Dallas-based Matador’s report seemingly ticked all the right boxes for shareholders. Production measured by oil equivalence, barrels of crude and million cubic feet of gas all exceeded guidance. Drilling, completion and equipment spending of $345.3 million came in at $15 million less than the guided midpoint between $330 million and $390 million. And midstream spending of $56.2 million was below the $60 million to $90 million allocated for the quarter.

Matador’s stock price was up 5% to $51.06/share from the earnings call to midday July 25.

“We continue our brick-by-brick program to pay down debt, so our debt level is now at a ratio of less than one,” Foran said. The company has also reduced its lease operating expenses mostly through efficiency.

The aim all along has been to increase production without cutting into free cash flow, he said.

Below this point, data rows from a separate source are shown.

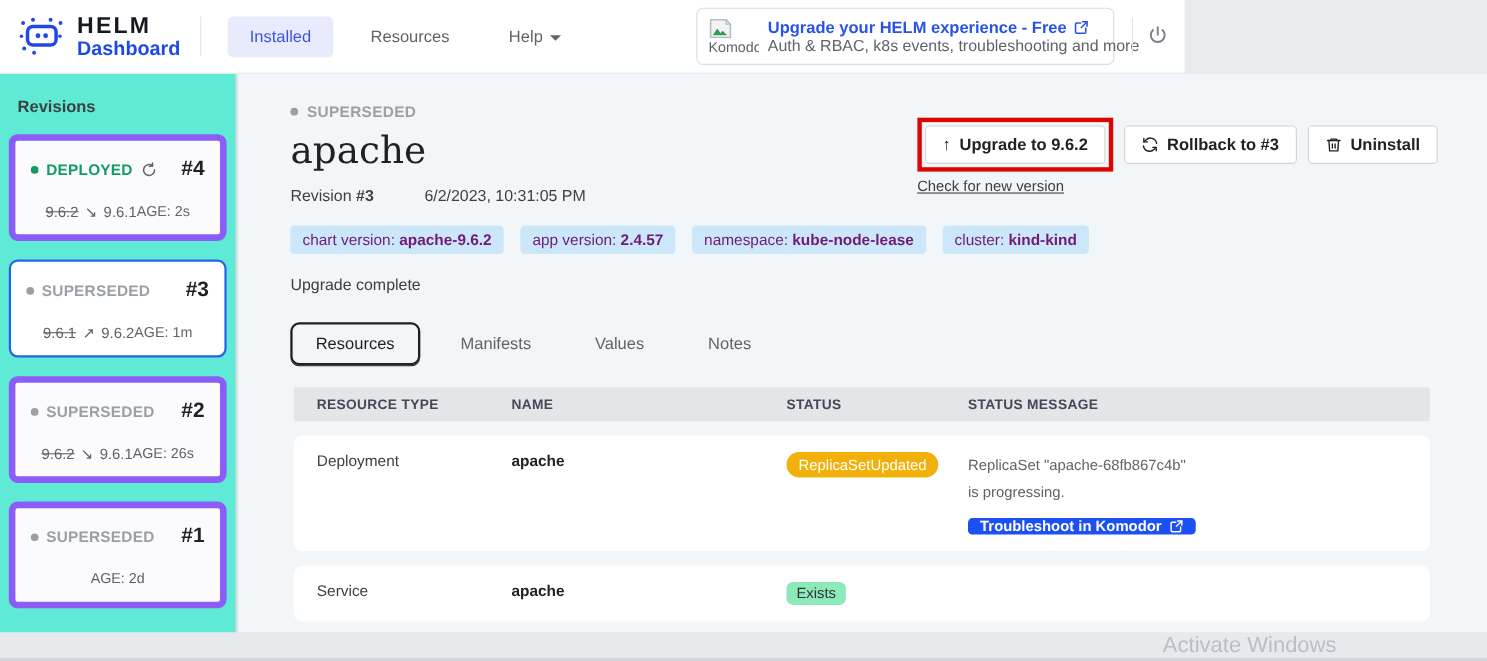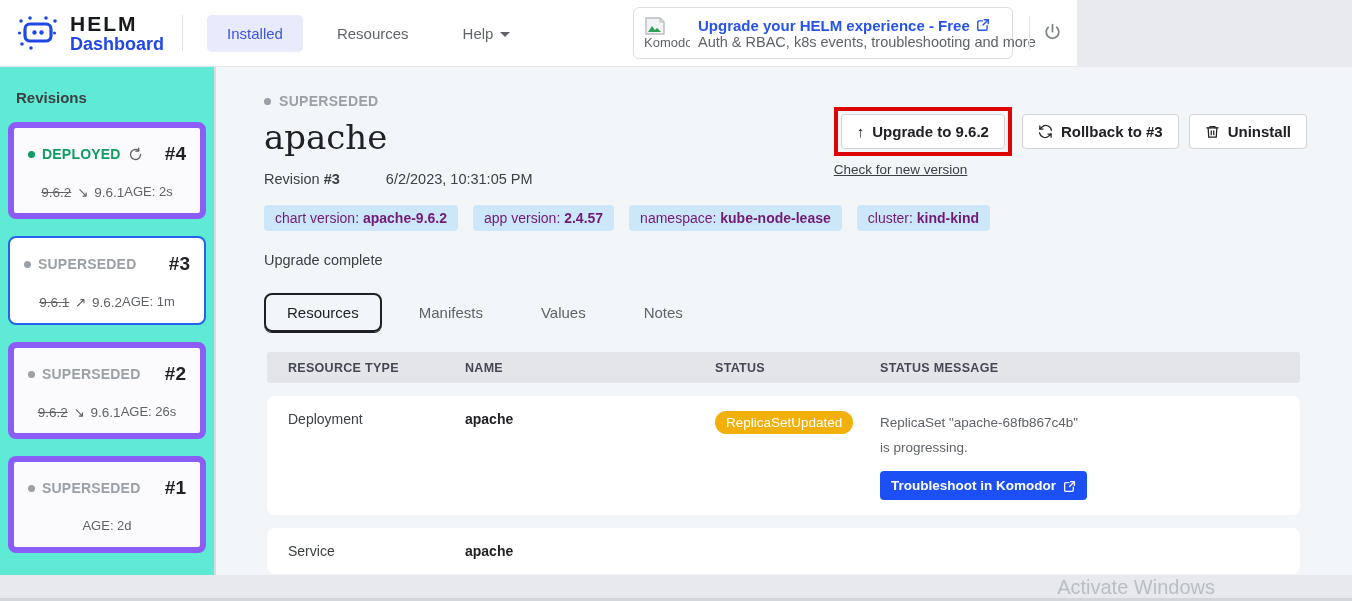--- a/index.html
+++ b/index.html
@@ -98,8 +98,8 @@
   .badge-mint { background:#8beab8; color:#2d3339; padding:3px 9px; border-radius:6px; }
   .msg { font-size:13.5px; color:#5f6368; max-width:210px; line-height:1.85; }
   .ts-btn { margin-top:10px; background:#1c50f5; color:#fff; border:none; border-radius:4px;
-    padding:7px 11px; font-size:13.5px; font-weight:bold; cursor:pointer; display:flex;
-    align-items:flex-end; gap:7px; font-family:"Liberation Sans",sans-serif; }
+    padding:0 11px; font-size:13.5px; font-weight:bold; cursor:pointer; display:flex;
+    align-items:center; gap:7px; font-family:"Liberation Sans",sans-serif; }
 
   
   .footer { position:absolute; left:0; top:575px; width:1352px; height:26px;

“Not to do one at the expense of the other, but to work them in tandem,” Foran said. “If your production is going up, your cash flow needs to be going up. And if your cash flow is going up, spend it wisely on some production and drilling opportunities, but be careful to keep that strong balance sheet.”

Maintaining a strong balance sheet is the strategy Matador has employed to manage progress during turbulent times.

“More specifically, we believe we’re well positioned for the back half of the year with drilling opportunities, cash flow opportunities,” he said, adding that the company will increase its full-year guidance for 2026 both on oil production growth and cash flow.

“Obviously, this is a result of successes in the drilling program,” he said.

Matador is drilling 20 unique zones in the Delaware Basin, where Foran has spent most of his 40-year career.

“We consider that as a land of opportunity,” he said, adding that the firm’s holdings in Louisiana’s Cotton Valley Formation, located just north of the Haynesville, is also promising. Matador has 17,300 net acres completely held by production. Foran estimates that Matador has between 200 Bcf and 300 Bcf of gas to recover from the asset, once prices stabilize. Moreover, the formation has a direct path to the Gulf Coast for exporting LNG.